Other countries, notably those in Central Asia, risk wasting the talents of their people and leaving them on the fringes of prosperity unless they create incentives to stimulate innovation and reap the commercial rewards that should come with it.
From Central Europe to Central Asia, countries come to these challenges from a shared experience of state planning. Most have a proud legacy of educational achievement and large numbers of people doing research. With some 3,500 researchers per million of its population, Russia has as many researchers as Germany and Canada. But only a few countries in the region have managed to translate these potential strengths into commercially-viable innovations.
One problem is the low level of spending on R&D, which stands at less than one percent of GDP. This is below levels invested in most European Union states, which have set themselves a target of three percent, and one third of R&D spending in Japan and the US. But it is not only a question of too little investment. Equally important is where the funding comes from: two-thirds of research spending in the once centrally-planned economies of Europe and Central Asia comes from well-meaning governments with little understanding of the market.
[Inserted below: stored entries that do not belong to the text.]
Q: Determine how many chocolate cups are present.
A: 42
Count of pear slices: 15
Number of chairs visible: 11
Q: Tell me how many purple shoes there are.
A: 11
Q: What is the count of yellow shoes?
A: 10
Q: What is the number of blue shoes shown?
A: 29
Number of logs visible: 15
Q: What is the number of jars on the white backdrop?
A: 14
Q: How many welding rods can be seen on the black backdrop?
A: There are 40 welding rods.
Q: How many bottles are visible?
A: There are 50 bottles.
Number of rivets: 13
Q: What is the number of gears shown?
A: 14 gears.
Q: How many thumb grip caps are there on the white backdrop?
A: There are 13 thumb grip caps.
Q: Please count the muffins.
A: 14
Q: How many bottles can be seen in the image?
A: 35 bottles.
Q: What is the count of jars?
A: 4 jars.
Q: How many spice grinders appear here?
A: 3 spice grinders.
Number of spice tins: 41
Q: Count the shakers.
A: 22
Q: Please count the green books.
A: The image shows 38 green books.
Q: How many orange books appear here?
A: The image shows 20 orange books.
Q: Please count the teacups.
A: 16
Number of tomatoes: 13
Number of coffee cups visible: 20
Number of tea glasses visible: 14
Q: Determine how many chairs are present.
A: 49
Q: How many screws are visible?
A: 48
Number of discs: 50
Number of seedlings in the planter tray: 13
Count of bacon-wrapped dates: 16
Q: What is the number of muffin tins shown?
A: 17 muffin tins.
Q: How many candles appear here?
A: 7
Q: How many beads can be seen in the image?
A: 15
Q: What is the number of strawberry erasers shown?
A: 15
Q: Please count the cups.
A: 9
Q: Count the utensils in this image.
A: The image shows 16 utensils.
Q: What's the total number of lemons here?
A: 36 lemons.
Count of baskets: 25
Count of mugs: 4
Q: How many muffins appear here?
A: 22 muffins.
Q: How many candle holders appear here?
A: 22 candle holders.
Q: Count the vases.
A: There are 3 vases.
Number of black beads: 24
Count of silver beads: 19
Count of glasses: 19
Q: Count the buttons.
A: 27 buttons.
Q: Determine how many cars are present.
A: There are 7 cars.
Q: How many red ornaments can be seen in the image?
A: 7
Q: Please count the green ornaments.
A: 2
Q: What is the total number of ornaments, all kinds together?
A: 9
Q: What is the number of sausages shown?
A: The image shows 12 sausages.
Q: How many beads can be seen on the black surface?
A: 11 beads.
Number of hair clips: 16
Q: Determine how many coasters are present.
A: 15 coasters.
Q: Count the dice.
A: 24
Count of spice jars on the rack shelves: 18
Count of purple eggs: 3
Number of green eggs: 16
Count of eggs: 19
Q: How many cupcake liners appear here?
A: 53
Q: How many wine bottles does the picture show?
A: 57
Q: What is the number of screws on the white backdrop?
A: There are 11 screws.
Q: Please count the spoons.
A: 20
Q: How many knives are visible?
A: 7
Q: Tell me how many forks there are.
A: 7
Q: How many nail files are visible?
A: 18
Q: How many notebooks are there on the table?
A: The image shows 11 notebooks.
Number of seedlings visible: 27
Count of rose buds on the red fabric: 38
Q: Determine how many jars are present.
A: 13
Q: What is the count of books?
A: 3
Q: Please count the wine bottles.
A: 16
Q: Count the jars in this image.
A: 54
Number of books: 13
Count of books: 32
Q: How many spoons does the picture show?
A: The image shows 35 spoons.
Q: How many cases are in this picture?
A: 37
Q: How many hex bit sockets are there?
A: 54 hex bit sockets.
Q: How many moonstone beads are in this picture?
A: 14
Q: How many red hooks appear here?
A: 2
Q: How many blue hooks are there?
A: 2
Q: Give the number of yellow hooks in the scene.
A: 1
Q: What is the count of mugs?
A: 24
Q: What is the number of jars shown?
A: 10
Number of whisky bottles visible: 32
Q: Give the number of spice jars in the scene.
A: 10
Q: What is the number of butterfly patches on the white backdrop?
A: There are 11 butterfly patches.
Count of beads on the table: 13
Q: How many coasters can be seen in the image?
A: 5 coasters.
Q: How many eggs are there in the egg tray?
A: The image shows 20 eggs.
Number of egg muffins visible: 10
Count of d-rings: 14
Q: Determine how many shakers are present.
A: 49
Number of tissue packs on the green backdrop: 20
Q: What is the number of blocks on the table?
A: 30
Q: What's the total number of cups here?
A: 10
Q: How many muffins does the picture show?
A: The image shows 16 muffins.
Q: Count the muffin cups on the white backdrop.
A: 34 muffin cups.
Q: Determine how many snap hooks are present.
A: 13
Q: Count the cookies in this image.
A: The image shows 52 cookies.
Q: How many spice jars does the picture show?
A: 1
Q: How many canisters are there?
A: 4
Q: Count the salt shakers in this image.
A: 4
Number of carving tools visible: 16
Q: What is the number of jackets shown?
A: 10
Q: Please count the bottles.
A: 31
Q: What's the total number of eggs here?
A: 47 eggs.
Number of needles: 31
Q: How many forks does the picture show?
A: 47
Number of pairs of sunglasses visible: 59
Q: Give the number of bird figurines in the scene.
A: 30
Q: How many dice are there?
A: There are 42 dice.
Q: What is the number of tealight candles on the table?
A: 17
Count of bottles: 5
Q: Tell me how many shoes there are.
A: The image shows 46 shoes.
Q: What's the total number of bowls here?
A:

In Western Europe the proportions are reversed, with the private sector accounting for 65 to 70 percent of the total. In Japan, the private sector’s share stands at 80 percent.
This matters because governments in the transition economies have a poor record in building bridges between universities and research institutions, on the one side, and private enterprises, on the other. Experience shows that without these linkages, innovation is often still-born. In the countries of the Commonwealth of Independent States, for example, most research organizations are government-owned, and their sights are set on securing funding from the authorities rather than servicing private enterprises’ need for innovation.
Converting R&D into successful commercial applications, which is an important element in sustained economic growth, will require governments in Eastern Europe and Central Asia to stop spending their limited resources on archaic innovation systems and start encouraging private enterprises to step into the breach, as their counterparts do further west.
Governments should not cease financing research altogether, but when they do invest public resources they must focus on research by or for private enterprises; ones with the potential to innovate themselves or to absorb new technologies through foreign direct investment and trade. And these public investments must be ‘smart,’ leveraging their impact through matching grants and co-funding seed capital.
But the more important role for government is to carry out the necessary structural reforms so that investments in research bear fruit. Channeling the resources governments save on direct research into education, health and social safety nets would also help by raising labor productivity. In addition, government needs to facilitate public access to the internet, to encourage accurate financial reporting by firms, and to uphold the rule of law. The same goes for fighting corruption and enforcing rules to protect intellectual property rights.
An imperfect but striking measure of the catch-up necessary is the number of patents registered in the US each year. In 2004, Poland saw the registration of just 19 new patents and the Czech Republic 32. This compares with 37,000 for Japan, 11,400 for Germany, and 950 for Finland, Europe’s most competitive economy.
While countries from Central Europe to Central Asia are striving to emulate western European approaches as they face the challenges of competing in an increasingly integrated world, they should not forget to take a look the other way to see what’s happening further east. China and India have vast, increasingly well-educated populations whose talents are being tapped by local and international firms flourishing in what are relentlessly competitive business environments.
Politicians can deliver on what often sound like worn out promises about jobs and opportunities, but only if they have the foresight to create the conditions in which innovators are able to lead the way towards a more prosperous and sustainable future.